(Extracted records)
● ● ● ● ● ● ●
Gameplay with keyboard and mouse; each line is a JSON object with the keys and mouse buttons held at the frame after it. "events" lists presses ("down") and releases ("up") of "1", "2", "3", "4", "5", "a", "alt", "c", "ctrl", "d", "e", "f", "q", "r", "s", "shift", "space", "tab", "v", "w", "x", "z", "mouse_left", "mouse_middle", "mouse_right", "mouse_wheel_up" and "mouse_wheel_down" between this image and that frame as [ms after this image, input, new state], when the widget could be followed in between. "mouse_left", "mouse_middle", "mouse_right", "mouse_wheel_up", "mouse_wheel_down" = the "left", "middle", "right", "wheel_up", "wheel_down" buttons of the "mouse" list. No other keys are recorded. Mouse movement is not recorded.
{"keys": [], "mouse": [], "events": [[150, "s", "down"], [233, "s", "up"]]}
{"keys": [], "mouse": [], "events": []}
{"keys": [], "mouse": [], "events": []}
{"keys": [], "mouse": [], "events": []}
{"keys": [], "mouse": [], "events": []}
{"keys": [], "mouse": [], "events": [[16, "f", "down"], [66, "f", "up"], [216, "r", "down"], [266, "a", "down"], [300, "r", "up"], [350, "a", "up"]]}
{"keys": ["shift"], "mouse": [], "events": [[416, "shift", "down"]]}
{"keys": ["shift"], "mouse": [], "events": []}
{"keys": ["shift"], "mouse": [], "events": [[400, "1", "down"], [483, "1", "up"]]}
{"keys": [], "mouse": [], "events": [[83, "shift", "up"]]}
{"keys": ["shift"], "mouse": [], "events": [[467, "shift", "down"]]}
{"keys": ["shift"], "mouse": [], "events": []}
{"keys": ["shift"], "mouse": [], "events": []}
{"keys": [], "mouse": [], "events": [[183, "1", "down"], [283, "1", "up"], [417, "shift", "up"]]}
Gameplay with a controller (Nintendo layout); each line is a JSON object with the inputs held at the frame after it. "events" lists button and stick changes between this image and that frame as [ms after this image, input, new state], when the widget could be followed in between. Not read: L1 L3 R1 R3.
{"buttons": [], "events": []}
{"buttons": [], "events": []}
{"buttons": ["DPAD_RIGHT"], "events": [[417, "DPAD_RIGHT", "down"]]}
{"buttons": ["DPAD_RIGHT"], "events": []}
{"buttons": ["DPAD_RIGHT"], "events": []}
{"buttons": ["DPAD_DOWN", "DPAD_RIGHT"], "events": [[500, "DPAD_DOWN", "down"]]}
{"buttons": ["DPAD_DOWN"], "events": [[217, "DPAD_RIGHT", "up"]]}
● ● ● ● ● ● ●
(Your goal)
Your response must consist of the entries, reproduced exactly.

(Task output)
Gameplay with keyboard and mouse; each line is a JSON object with the keys and mouse buttons held at the frame after it. "events" lists presses ("down") and releases ("up") of "1", "2", "3", "4", "5", "a", "alt", "c", "ctrl", "d", "e", "f", "q", "r", "s", "shift", "space", "tab", "v", "w", "x", "z", "mouse_left", "mouse_middle", "mouse_right", "mouse_wheel_up" and "mouse_wheel_down" between this image and that frame as [ms after this image, input, new state], when the widget could be followed in between. "mouse_left", "mouse_middle", "mouse_right", "mouse_wheel_up", "mouse_wheel_down" = the "left", "middle", "right", "wheel_up", "wheel_down" buttons of the "mouse" list. No other keys are recorded. Mouse movement is not recorded.
{"keys": [], "mouse": [], "events": [[150, "s", "down"], [233, "s", "up"]]}
{"keys": [], "mouse": [], "events": []}
{"keys": [], "mouse": [], "events": []}
{"keys": [], "mouse": [], "events": []}
{"keys": [], "mouse": [], "events": []}
{"keys": [], "mouse": [], "events": [[16, "f", "down"], [66, "f", "up"], [216, "r", "down"], [266, "a", "down"], [300, "r", "up"], [350, "a", "up"]]}
{"keys": ["shift"], "mouse": [], "events": [[416, "shift", "down"]]}
{"keys": ["shift"], "mouse": [], "events": []}
{"keys": ["shift"], "mouse": [], "events": [[400, "1", "down"], [483, "1", "up"]]}
{"keys": [], "mouse": [], "events": [[83, "shift", "up"]]}
{"keys": ["shift"], "mouse": [], "events": [[467, "shift", "down"]]}
{"keys": ["shift"], "mouse": [], "events": []}
{"keys": ["shift"], "mouse": [], "events": []}
{"keys": [], "mouse": [], "events": [[183, "1", "down"], [283, "1", "up"], [417, "shift", "up"]]}
Gameplay with a controller (Nintendo layout); each line is a JSON object with the inputs held at the frame after it. "events" lists button and stick changes between this image and that frame as [ms after this image, input, new state], when the widget could be followed in between. Not read: L1 L3 R1 R3.
{"buttons": [], "events": []}
{"buttons": [], "events": []}
{"buttons": ["DPAD_RIGHT"], "events": [[417, "DPAD_RIGHT", "down"]]}
{"buttons": ["DPAD_RIGHT"], "events": []}
{"buttons": ["DPAD_RIGHT"], "events": []}
{"buttons": ["DPAD_DOWN", "DPAD_RIGHT"], "events": [[500, "DPAD_DOWN", "down"]]}
{"buttons": ["DPAD_DOWN"], "events": [[217, "DPAD_RIGHT", "up"]]}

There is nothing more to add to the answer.